- **TEXT**
______________________________

For years, the best account-based marketing (ABM) campaigns have been defined by precision, personalization, and persistence—often powered by human touchpoints and tightly coordinated sales and marketing motions. But 2025 is changing the rules. The explosion of artificial intelligence (AI) identity-based targeting, and channel innovation, makes programmatic advertising not just relevant to ABM, but essential to its evolution.
Here’s the tension: ABM marketers are used to hand-selecting accounts and crafting personalized experiences, while programmatic is historically associated with broad, spray-and-pray campaigns. But that’s an outdated view. Today’s programmatic tools can match the granularity, nuance, and timing ABM demands—across every screen, speaker, and surface your buying committee touches.
The result? A new kind of ABM motion. One that uses AI to detect intent, data to guide placement, and a multi–channel strategy to reinforce influence where it matters most. Whether you’re targeting a CFO on her Peloton watching connected TV (CTV), a VP streaming a podcast, or a buying group deep in research mode, you now have the tools to be everywhere—precisely.
This article unpacks five programmatic advertising trends you can’t afford to ignore—and how to activate them as part of a cohesive, high-performance campaign strategy.
Trend #1: AI-Powered Predictive Targeting
AI is rapidly rewriting the rules of B2B marketing, replacing static segments and gut instincts with predictive precision. Powered by real-time analysis of behavioral, contextual, and firmographic data, AI-driven algorithms are now at the core of programmatic platforms, forecasting which decision-makers are most likely to engage—before they even raise their hands.
Why It Matters in Programmatic
Traditional programmatic advertising has relied heavily on static audience segments and cookie-based identifiers—methods that are increasingly less efficient in today’s privacy-conscious, fast-moving digital landscape. AI is redefining this space with models that can dynamically predict intent and engagement, even in cookieless future environments.
AI uses techniques like probabilistic matching, contextual analysis, and natural language processing to find and engage the right audiences—without relying on personal data. It looks at patterns in online behavior, the type of content people consume, and the language used across websites to predict who’s most likely to engage. This allows you to deliver highly relevant ads in real time, in a way that’s both precise and privacy friendly.

______________________________

- **RAW DATA**
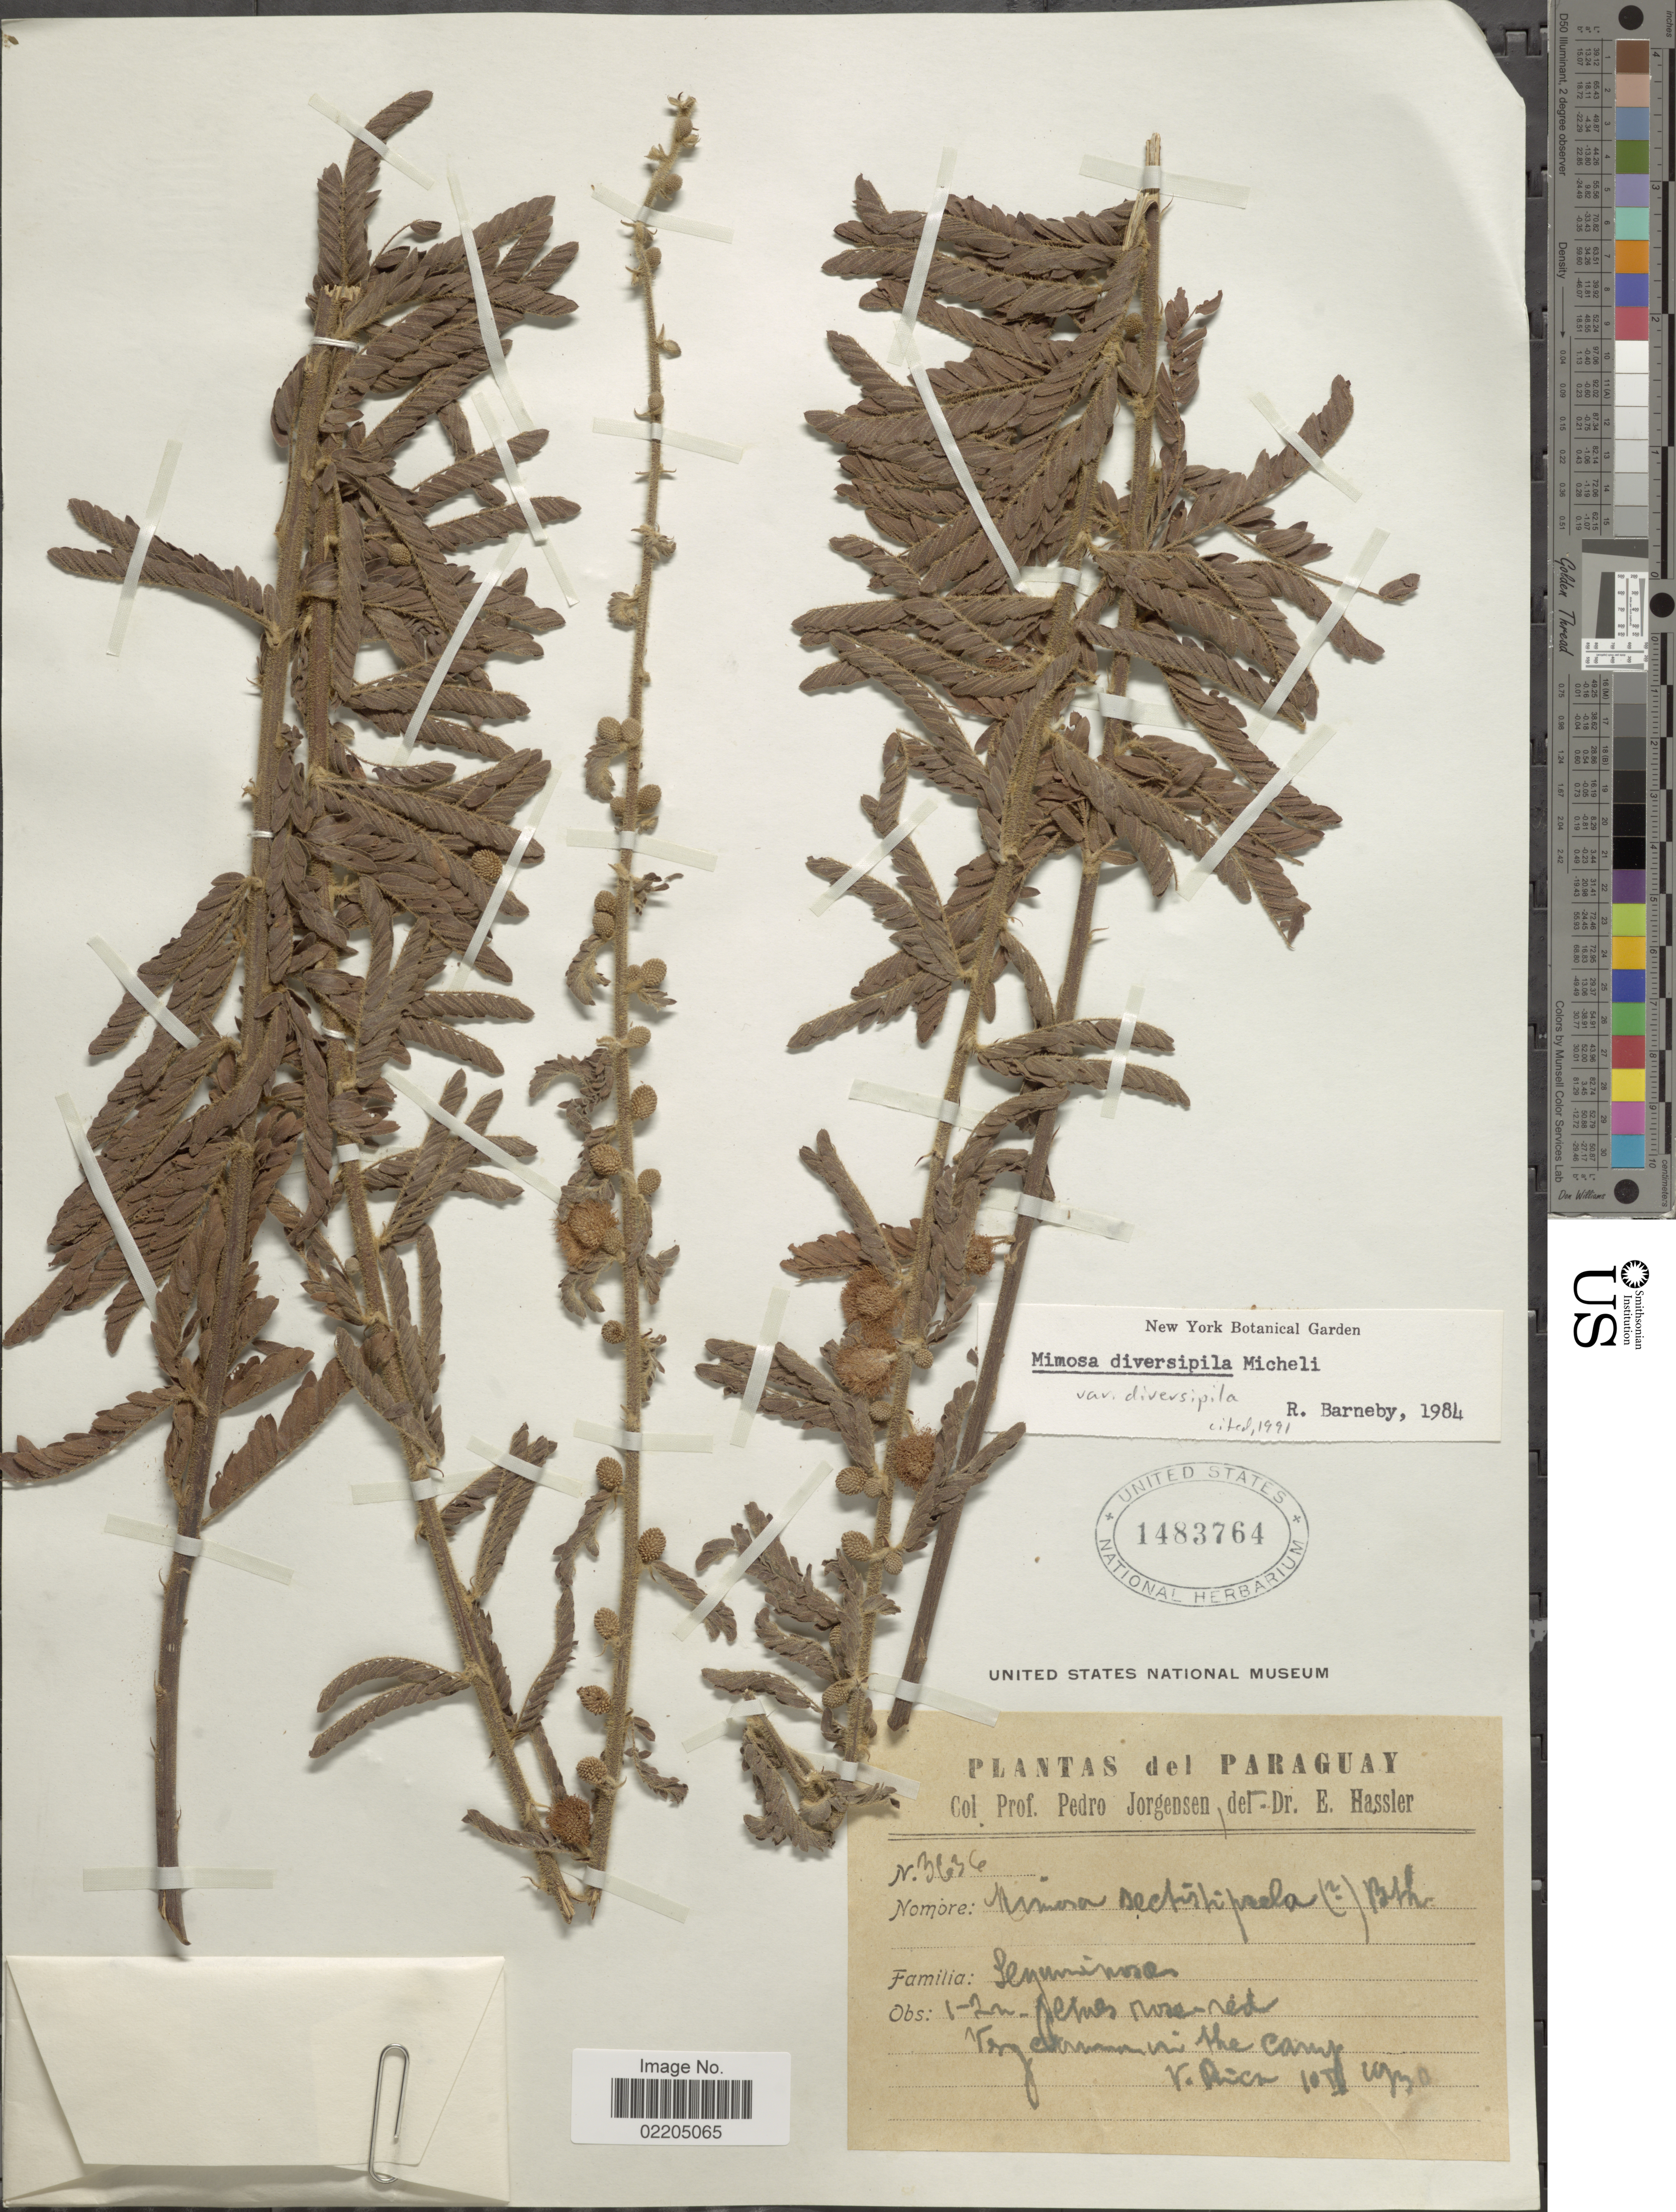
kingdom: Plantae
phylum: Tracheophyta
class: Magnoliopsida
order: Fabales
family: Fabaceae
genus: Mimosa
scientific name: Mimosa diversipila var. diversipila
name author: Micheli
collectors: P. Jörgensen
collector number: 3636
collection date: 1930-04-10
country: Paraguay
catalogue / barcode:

______________________________

- **TASK 1**
According to the text on programmatic advertising in ABM, what kind of campaigns has programmatic advertising historically been associated with?
- **TASK 2**
Update the records from the line containing "phylum: Tracheophyta" through the end of the records, replacing "country" with "nation" and leaving everything else unchanged. Give only those lines.

- **FINAL RESULT 1**
Broad, spray-and-pray campaigns.

- **FINAL RESULT 2**
phylum: Tracheophyta
class: Magnoliopsida
order: Fabales
family: Fabaceae
genus: Mimosa
scientific name: Mimosa diversipila var. diversipila
name author: Micheli
collectors: P. Jörgensen
collector number: 3636
collection date: 1930-04-10
nation: Paraguay
catalogue / barcode:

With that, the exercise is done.